Infeksi Otak – Abses Bakterial dan Virus West Nile

Jenis infeksi otak lainnya selain meningitis bakteri dan virus yang disebabkan oleh Abses Bakterial dan Virus West Nile.

doktersehat-virus-kanker-cancer-rubella-gaucher-disease-rhabdomyosarcoma

Abses Bakterial
Abses spinal disebabkan oleh berbagai bakteri. Infeksi paling sering menyebar ke kanalis (terowongan) tulang belakang langsung dari peradangan dekat tulang belakang, seperti ulkus tertentu atau abses kulit yang besar dan mendalam, perluasan infeksi dari saluran pencernaan, atau dari sumber infeksi di tempat lain di tubuh.
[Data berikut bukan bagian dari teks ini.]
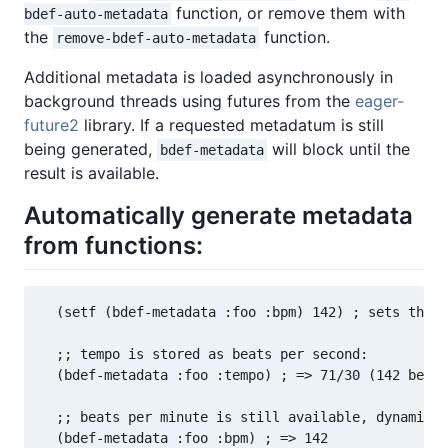
function, or remove them with
bdef-auto-metadata
the
function.
remove-bdef-auto-metadata
Additional metadata is loaded asynchronously in
background threads using futures from the
eager-
future2
library. If a requested metadatum is still
being generated,
will block until the
bdef-metadata
result is available.
Automatically generate metadata
from functions:
  (setf (bdef-metadata :foo :bpm) 142) ; sets the "
  ;; tempo is stored as beats per second:

  (bdef-metadata :foo :tempo) ; => 71/30 (142 beats
  ;; beats per minute is still available, dynamical
  (bdef-metadata :foo :bpm) ; => 142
Kelompok berisiko termasuk pengguna narkoba jarum suntik, orang dengan diabetes, orang dengan HIV/AIDS, orang yang sedang menjalani perawatan kemoterapi, atau siapa pun dengan sistem kekebalan tubuh yang lemah. Abses tulang belakang biasanya berkembang tiba-tiba, dengan demam, nyeri punggung, kemerahan, dan pembengkakan pada daerah yang terkena. Tanpa pengobatan, kelemahan otot dan kelumpuhan ekstremitas dapat berkembang. Perawatan termasuk drainase bedah dan penggunaan antibiotik intravena di rumah sakit.

Virus West Nile
Virus West Nile dan anggota lain dari keluarga virus penyebab ensefalitis (ensefalitis St. Louis, ensefalitis western equine and estern equine, dan ensefalitis La Crosse) biasanya disebarkan oleh gigitan kutu, nyamuk, dan lalat. Secara khusus, vektor West Nile-transmisi adalah nyamuk, dengan makan pada unggas yang terinfeksi (yang berfungsi sebagai reservoir alami), dan kemudian melewati darah yang terinfeksi kepada manusia. Virus itu sendiri, serta respon imun inang, mengganggu fungsi normal dari sel-sel saraf, terutama dalam substansia grisea otak (bagian otak). Hal ini menyebabkan berbagai gangguan kognitif dan psikiatris termasuk kebingungan, kelesuan, masalah dengan koordinasi, dan mungkin kejang. Gejala yang sangat umum dari orang yang terinfeksi, terutama dengan infeksi West Nile, adalah sakit kepala, demam, mual, muntah, dan fotofobia (kepekaan terhadap cahaya/mudah terasa silau meskipun dengan cahaya yang sedikit). Sebagian besar infeksi memiliki prognosis yang menguntungkan; Namun, pasien dengan derajat infeksi yang lebih berat mengalami perubahan Status mental, demam yang sangat tinggi, leher kaku, dan kejang. Jarang, terutama pada pasien yang sangat tua dan imunokompromais, penyakit berkembang ke ensefalitis, diikuti koma, pingsan, dan kematian. Sayangnya, tidak ada pengobatan khusus untuk jenis infeksi virus ini. Semua pasien harus mendapatkan terapi suportif untuk menghilangkan gejala. tindakan pencegahan termasuk penggunaan obat anti serangga ketika menghabiskan waktu di luar rumah di daerah endemik penyakit ini (daerah endemik adalah daerah di mana penyakit ini sudah lama ada di tempat tersebut).